19 «leggere le istorie». Non solo Machiavelli ribadisce la funzione della storia come pedagogia politica, ma mutua nuovamente l’intero corredo argomentativo della tradizione classica: la storia insegna come adottare le giuste risoluzioni politiche poiché essa è il racconto di gesta compiute da uomini grandi («uomini eccellenti») in condizioni eccezionali («come si sono governati nelle guerre»); inoltre la storia è indagine eziologica («esaminare le cagioni»). Ne consegue un’idea ciclica della storia, nella quale l’imitazione di gesta passate costituisce orientamento per l’azione politica nel presente. Cfr. Roberto Nicolai, La storiografia nell’educazione antica, Pisa, Giardini, 1992.

20 «laudato e gloriato»: endiadi.

21 L’argomentazione procede per coppie concatenate: Alessandro imitava Achille (e soprattutto dormiva con l’Iliade, viatico di virtù bellica, sotto il cuscino: cfr. Plutarco, Alexandri Vita 8, 2 con riferimento a Onesicrito); Cesare imitava Alessandro (ancora Plutarco nella Caesaris Vita 11, 5-6, una biografia accoppiata con quella di Alessandro).
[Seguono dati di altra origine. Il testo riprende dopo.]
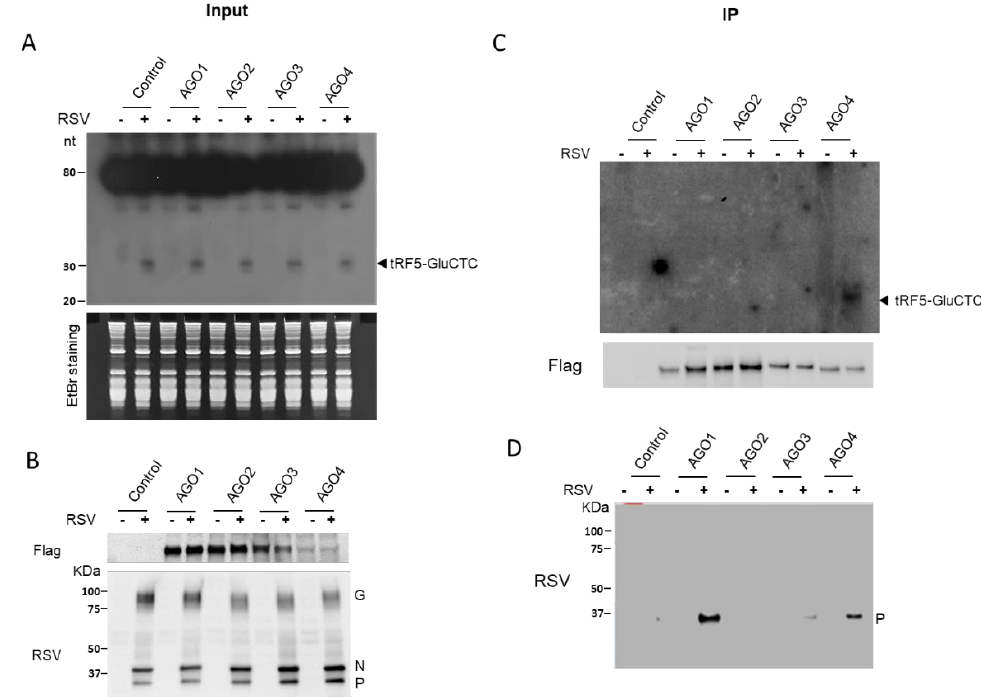
Figure 2. AGO4 interacts with tRF5-GluCTC. ( A ) 293 cells expressing Flag-tagged AGO1, 2, 3, or 4 protein were mock-infected or infected with RSV, at MOI of 1, and total RNA was prepared, followed by Northern hybridization using the tRF5-GluCTC probe to detect the induction of tRF5-GluCTC by RSV infection. EtBr staining is shown for equal loading. EtBr, ethidium bromide. ( B ) Sample input was investigated by Western blot using either an anti-Flag antibody (AGO expression) or an anti-RSV antibody (viral protein expression). ( C ) Total lysates were prepared and followed by IP using an anti-Flag antibody. Flag-AGO bound RNA was purified and subjected to Northern blot for tRF5-GluCTC detection. The AGO expression in the pulldown complex was also investigated by Western blot to ensure the proper IP process. ( D ) To study the association of viral protein(s) with AGO complex, the membrane used in C was stripped and reprobed with an anti-RSV antibody. Data are representative of three independent experiments.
Si procede poi alla terza coppia: Scipione imitatore di Ciro (la fonte è Cicerone, Ad Quintum fratrem I, 23); questa coppia non è collegata alle due precedenti, ma viene a sua volta ripresa nel discorso successivo che fa riferimento alla Cyropaedia di Senofonte («vita di Ciro») e al Somnium Scipionis ciceroniano («sogno di Scipione»); proprio dal diffusissimo frammento del De republica derivano le qualità morali attribuite all’Africano («castità affabilità umanità liberalità»).

22 Il capitolo si chiude, come il precedente, nel nome della fortuna, e il valore militare con la competenza strategica si configurano come unici elementi capaci di contrastare la fortuna avversa ovvero di non lasciare un principe in balìa della sorte, ma «parato a resisterle».